→ **Your task**
Can you rewrite the listing below with "Summer Sales" replaced by "Winter Sales", keeping everything else unchanged and leaving out the pictures?

→ **Entries taken from a collection**
=-=-=-=-=
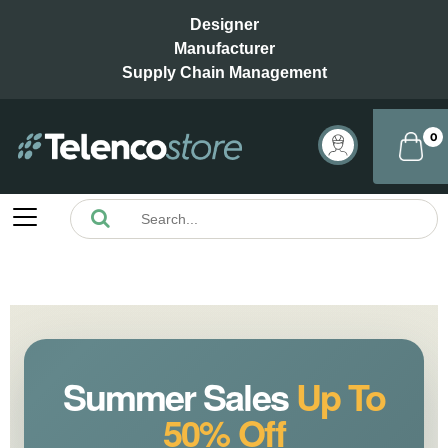
Designer
Manufacturer
Supply Chain Management
0
Summer Sales
Up To
50% Off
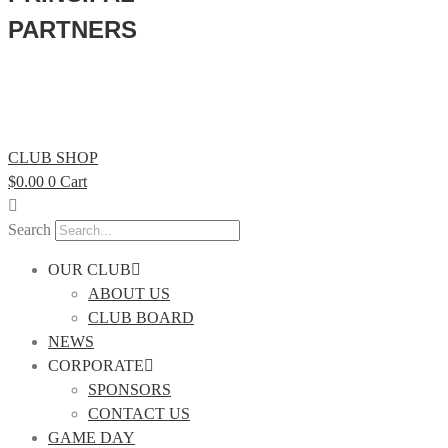
PARTNERS
CLUB SHOP
$
0.00
0
Cart
Search
OUR CLUB
ABOUT US
CLUB BOARD
NEWS
CORPORATE
SPONSORS
CONTACT US
GAME DAY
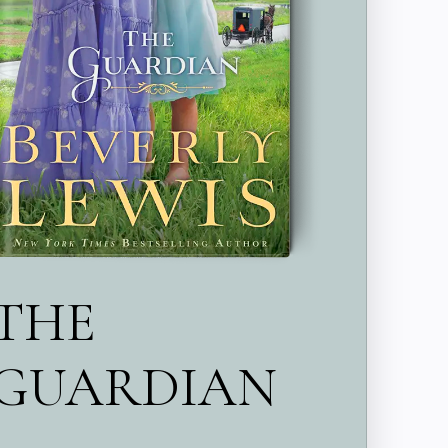
THE
GUARDIAN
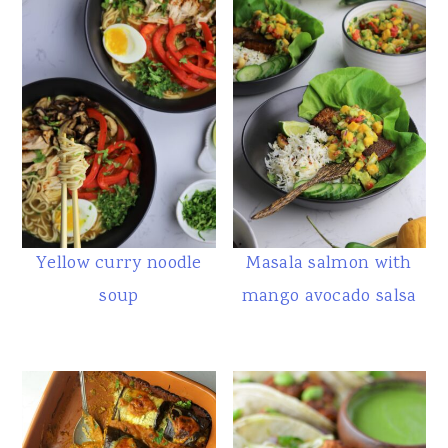
Yellow curry noodle
Masala salmon with
soup
mango avocado salsa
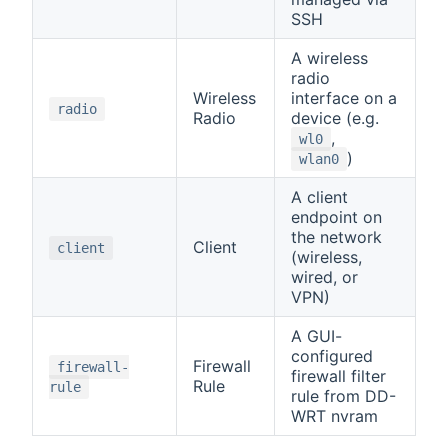
SSH
A wireless
radio
Wireless
interface on a
radio
Radio
device (e.g.
,
wl0
)
wlan0
A client
endpoint on
the network
Client
client
(wireless,
wired, or
VPN)
A GUI-
configured
Firewall
firewall-
firewall filter
Rule
rule
rule from DD-
WRT nvram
=-=-=-=-=
→ **Solution to this exercise**
Designer
Manufacturer
Supply Chain Management
0
Winter Sales
Up To
50% Off
PARTNERS
CLUB SHOP
$
0.00
0
Cart
Search
OUR CLUB
ABOUT US
CLUB BOARD
NEWS
CORPORATE
SPONSORS
CONTACT US
GAME DAY
THE
GUARDIAN
Yellow curry noodle
Masala salmon with
soup
mango avocado salsa
SSH
A wireless
radio
Wireless
interface on a
radio
Radio
device (e.g.
,
wl0
)
wlan0
A client
endpoint on
the network
Client
client
(wireless,
wired, or
VPN)
A GUI-
configured
Firewall
firewall-
firewall filter
Rule
rule
rule from DD-
WRT nvram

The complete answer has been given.